中国メディアによると、BYDはイオンが保有する膨大な日本の消費者購買データにも着目している可能性があります。イオンから提供を受けた顧客データを分析することで、潜在的な顧客層をより精密に把握することが可能になります。たとえば、アウトドア用品をよく購入する家庭はSUVに関心を示しやすく、育児関連の商品を多く購入する顧客は安全性能を重視する傾向があります。小売大手が持つデータと販売ネットワーク、そしてBYDの製品開発力が組み合わさることで、新たな市場チャネルが生まれつつあります。
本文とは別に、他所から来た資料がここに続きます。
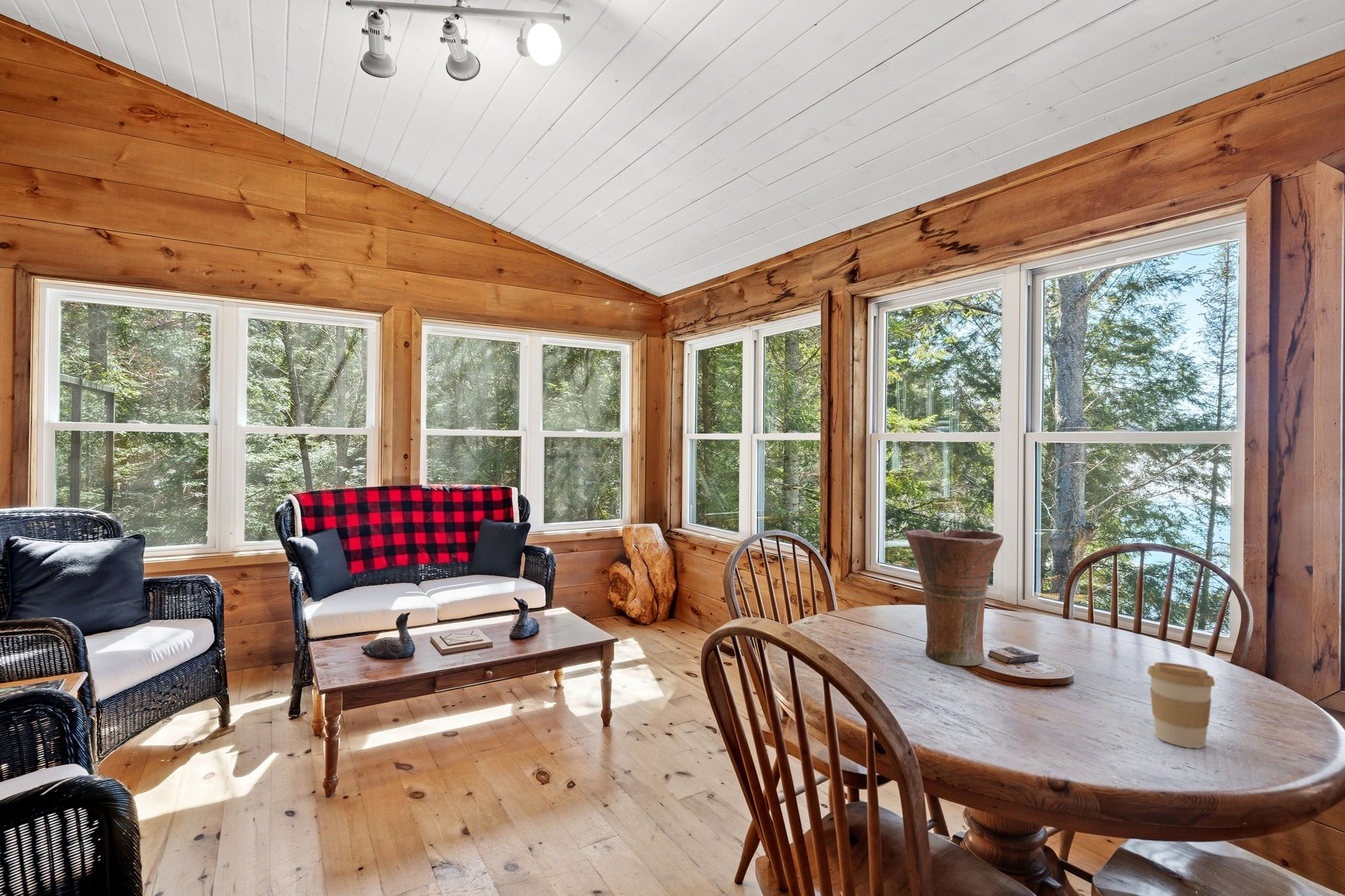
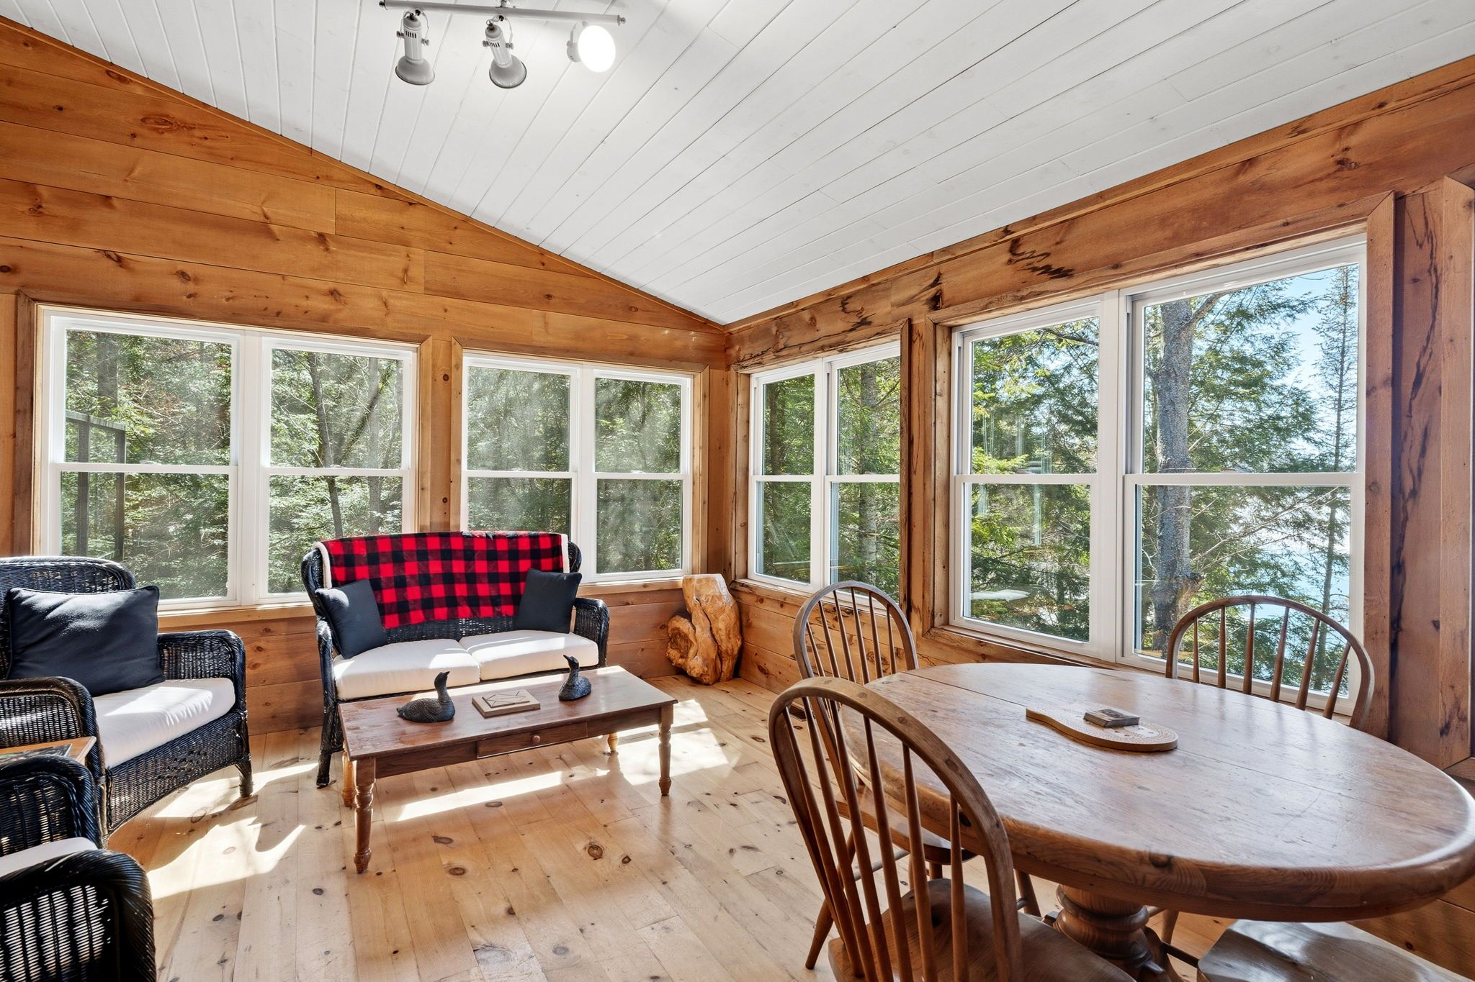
- coffee cup [1147,662,1216,749]
- vase [904,528,1005,666]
実は、イオンモール内に自動車展示コーナーを設けるのはBYDが初めてではありません。日本の一部ブランドも同様の取り組みを行っていますが、それによって劇的に販売が伸びたという話はあまり聞かれません。

もっとも、BYDの日本市場での拡大は容易ではありません。9月、BYDは中国国内市場で得意とする価格競争の手法を導入し、最大50%の値下げを含む販促を実施しましたが、日本自動車輸入組合(JAIA)の統計によれば、同月の販売台数は802台にとどまりました。今年1〜8月の平均月販272台からは大幅に増えたものの、値下げを終了すれば販売台数がすぐに落ち込む可能性も高いとみられます。

それでもBYDは、イオンとの協業を足がかりに、販売網とブランド認知を拡大し、日本市場での存在感を高めることを目指しています。